While most con artists would have been happy with the money, Weyman used some of the money to rent a private railroad carriage to take the princess to Washington DC. Once there he managed to talk his way into a meeting with the Secretary of State, Charles Evans Hughes. But even that wasn’t enough because he managed to convince Hughes to set up a meeting with President Harding. After nudging his way his way into a few pictures, talking frankly with the president, and raising a few alarms about protocol he just waltzed out with the princess and her entourage.
3 ) Rudolph Valentino’s funeral (1926)
Pola Negri was a famous actress in the ’20s that was known for playing theatrical femme fatales. After Rudolph Valentino passed away she had announced that Valentino had planned on marrying her and a media frenzy surrounded her.

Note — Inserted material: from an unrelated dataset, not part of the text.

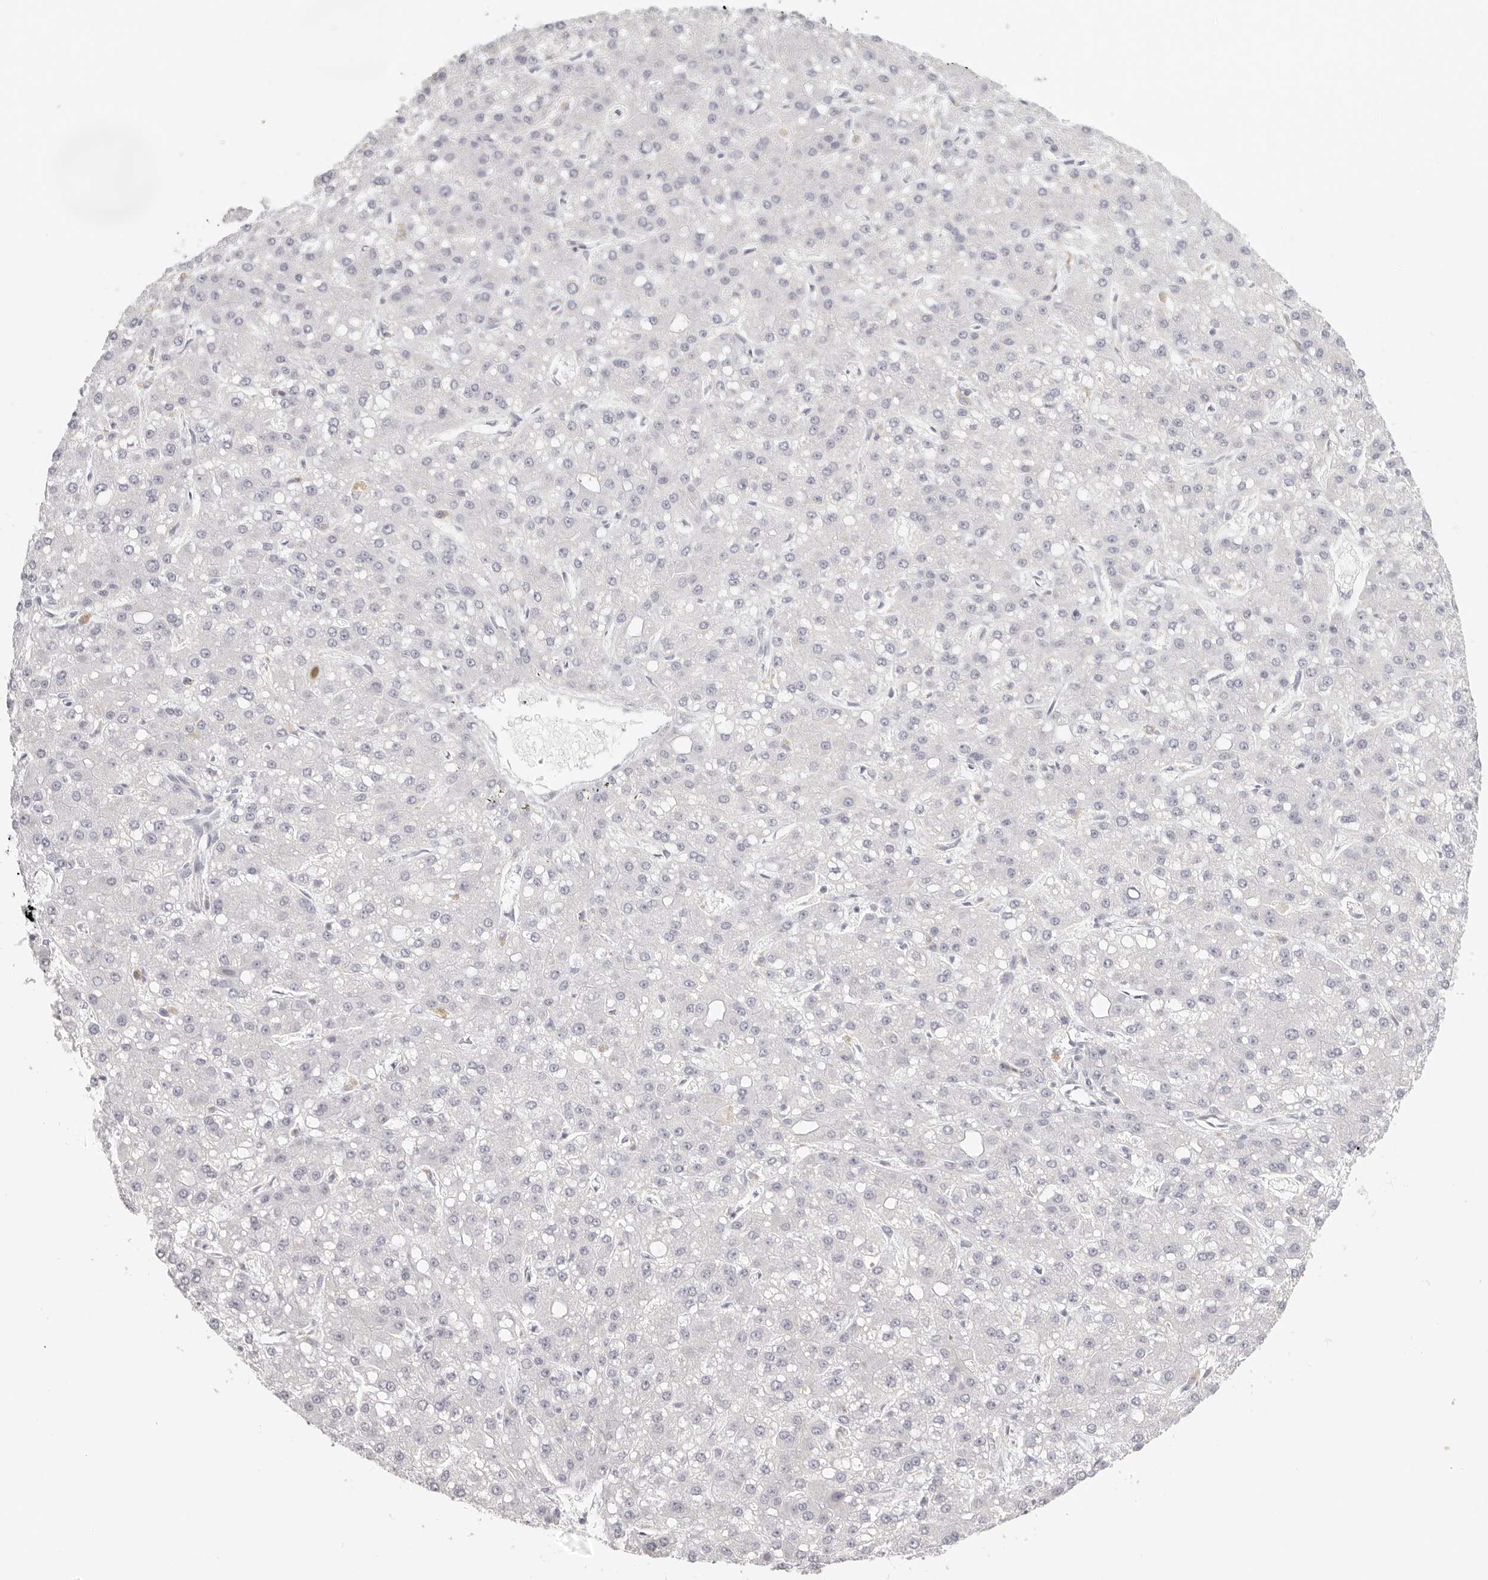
{"staining": {"intensity": "negative", "quantity": "none", "location": "none"}, "tissue": "liver cancer", "cell_type": "Tumor cells", "image_type": "cancer", "snomed": [{"axis": "morphology", "description": "Carcinoma, Hepatocellular, NOS"}, {"axis": "topography", "description": "Liver"}], "caption": "Photomicrograph shows no significant protein expression in tumor cells of liver cancer.", "gene": "RXFP1", "patient": {"sex": "male", "age": 67}}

Naturally, Weyman had to get into the spotlight and lied his way into her life by claiming to be a doctor and close personal friend of Valentino. He promised to look after her, drugged her up with some sedatives, and started putting out press releases over the state of her health.
Weyman managed to out act Negri at Valentino’s funeral. They followed the funeral train from New York City to Los Angeles and made sure to stop for plenty of pictures for the press. At the funeral she “fainted” a few times and Weyman was always at her side to catch her in the most dramatic of fashions. While she was recuperating at her hotel, Weyman changed into a full doctor’s outfit and started administering smelling salts to fainting fans – and press – outside.
4) Death (1960)
After Valentino’s funeral the press took glee in exposing him, he was becoming well known by law enforcement, and he was getting old. It became harder to pull of grandiose stunts but it didn’t stop him from trying: during WWII he opened a school to teach draft dodgers to act stupid and deaf, spent a few more years in jail, and almost became Thailand’s press officer until the State Department exposed him. Eventually, he settled into a simple life as a porter for a hotel.
But even in death, he managed to go out with style. At the age of 70 he tried to stop some thieves from robbing the hotel he was working at and was shot to death. As the investigating officer put it, he died a hero: “I’ve known about the man’s past record for years. He did a lot of things in the course of his life, but what he did this time was brave.”